Aubrey Ward III
I'm not telling you what to see. I'm not telling you what not to see. I'm just sharing my experience and opinion on the movie, tv show or play that I have seen. I'm merely an advisor. Ultimately, you will have to go with your own gut and decide if you'll buy the ticket or not.View all articles by Aubrey Ward III
Last weekend I rented this 2007 indie mostly because Michelle Yeoh was starring in it. I love some Michelle Yeoh. Ever since I saw her in Supercop / Police Story III I have been smitten by this beautiful actress and accomplished stuntwoman. I noticed the DVD cover with her face on it while perusing the New Release wall at my local Blockbuster and I just had to pick it up.
The first refreshing aspect of Far North is that it is not kung-fu. Usually, Ms. Yeoh is featured kicking the stuffing out of some evil thugs but not in this flick. It’s a completely normal drama though I use the term “normal” kind of loosely.
See, the plot of Far North centers on a woman named Saiva (Michelle Yeoh) who was raised in the frozen wastelands of the Arctic. The resident shaman of the village told Saiva that she was destined to bring all sorts of calamities to those who dared to love her. How’s that for a self esteem boost? I would be totally giddy to know that everyone I show affection to will be cursed to die a horrific death. Anyway, poor Saiva lives the life of a hermit until she acquires a baby girl through some unfortunate and bloody circumstances.
Saiva and her now grown daughter, Anja (Michelle Krusiec), have been living on their own for years. Saiva does not trust other people save for her child so the women are constantly on the move to avoid the presence of others. All is going according to routine until Saiva goes out hunting one day and stumbles upon a passed out gentlemen lying in the field. Frostbitten, dehydrated and starving Saiva believes the man to be a lost cause. Then he snags her leg and begs for her help.
Saiva would normally leave him to rot but she drags the man back to the family hut and nurses him back to consciousness. With Anja’s help the two women help the man named Loki (Sean Bean) to get his strength back and he, in turn, does little things in appreciation like hunting reindeer and showing them his radio.
Now picture this; two women that have been cut off from society for years are now stuck with this man, this hunky chunk of a man, in a tent. The longing for the touch of a male is so thick you could insulate the attic with it. Loki also realizes the lucky position he’s in. To be stuck in such close quarters with two beautiful women is a major fantasy amongst most men and Loki seems to be one of those men. Eventually he will choose one of the women to be his companion.
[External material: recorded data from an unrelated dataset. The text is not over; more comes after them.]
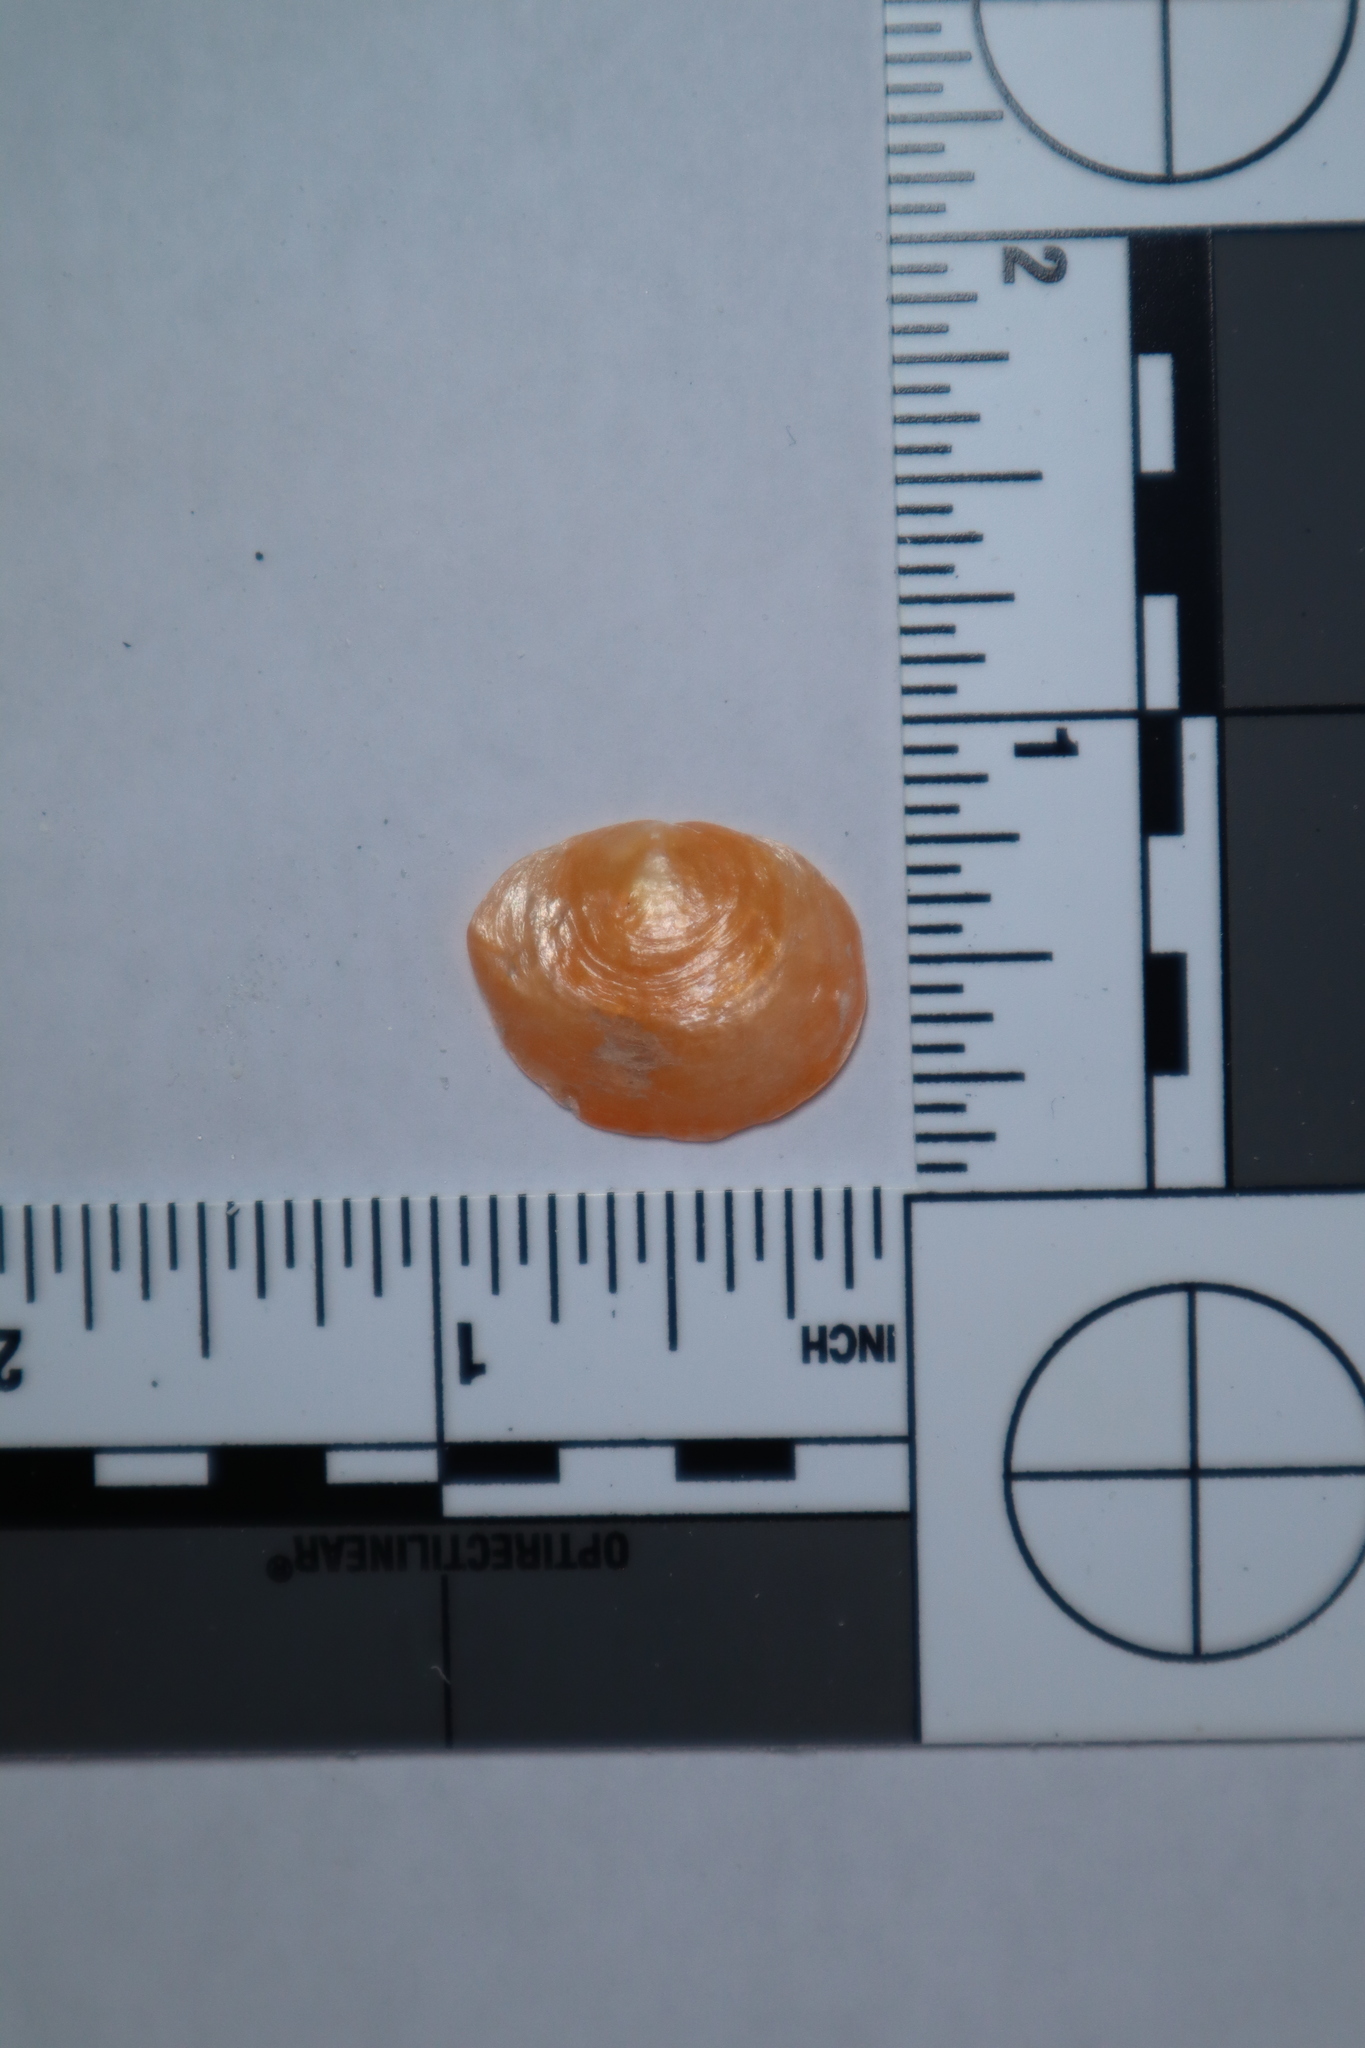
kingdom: Animalia
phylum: Mollusca
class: Bivalvia
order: Pectinida
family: Anomiidae
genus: Anomia
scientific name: Anomia simplex
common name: Common jingle shell
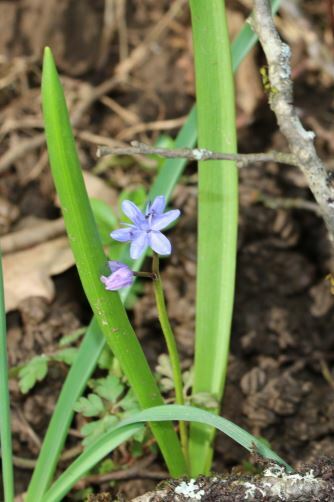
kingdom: Plantae
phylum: Tracheophyta
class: Liliopsida
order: Asparagales
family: Asparagaceae
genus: Scilla
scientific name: Scilla bifolia
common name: Alpine squill
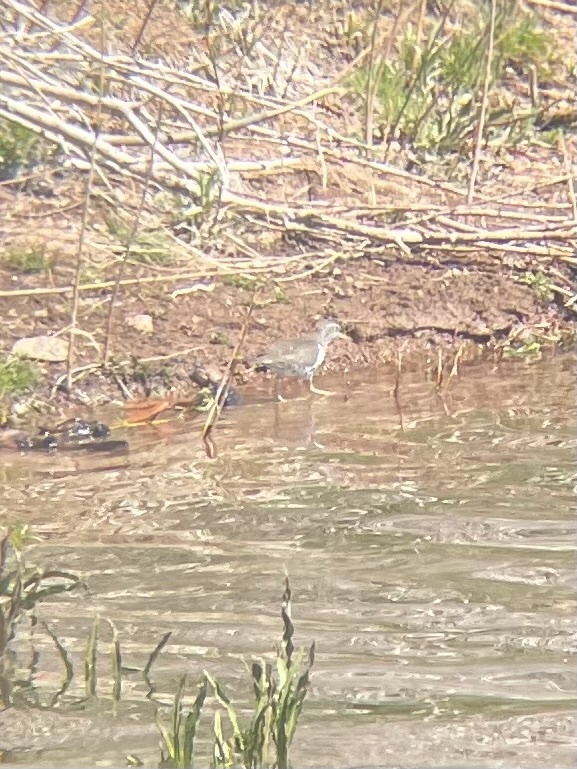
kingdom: Animalia
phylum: Chordata
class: Aves
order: Charadriiformes
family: Scolopacidae
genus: Actitis
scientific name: Actitis macularius
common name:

For a simplistic love triangle story that takes place in the Arctic wilderness there are a number of complicated layers to peel through. Loki comes in and almost immediately rearranges the dynamic of Saiva’s home just by being in her hut. I loved the subtlety in how the three characters show their growing affections for one another. At first the women are careful to keep their flirting on the downlow but soon both ladies start to grow tired of protecting each other’s feelings and begin to openly express their adoration for this new man. Loki seems to be a decent guy but even he can resist the temptation to be the center of everyone’s attention even if it is only from two women.
The visuals are impressive as well. There are a ton of sweeping shots of the icy and snowy landscape that show the beauty of the Arctic as well as the desolation that can come from living in such a place. The nature shots helped to fully immerse me in Saiva’s world. The Arctic served as a physical reflection of the icy despair in her heart and soul.
Michelle Yeoh fans that haven’t yet discovered Far North really need to check this out asap because this is a major departure from the roles Ms. Yeoh usually plays. Instead of portraying the grand dame or the kung-fu queen Ms. Yeoh transforms herself into a subdued, anti-social and slightly bitter woman. This is a Yeoh performance that you just gotta see.
The special features on the DVD include the trailer and a comprehensive documentary about the filming of Far North. You’ll learn all sorts of interesting facts about the production including my favorites where some of the crew had to form a perimeter around the location to keep out the polar bears and the revelation that the crew’s headquarters were based on a boat. It definitely helps to deflate the stereotype that being an actor ain’t all photo shoots and award ceremonies. There is work involved and sometimes even elements of danger. Ms. Yeoh could've been eaten by a polar bear. Yikes!
If I had to describe in one word what Far North is about I would say “survival”. All three of the main characters are just trying to survive physically and emotionally in the snowy void of the Arctic. To paraphrase “Bison” from Street Fighter: The Legend of Chun Li, there’s no telling what people will do when they’re hungry.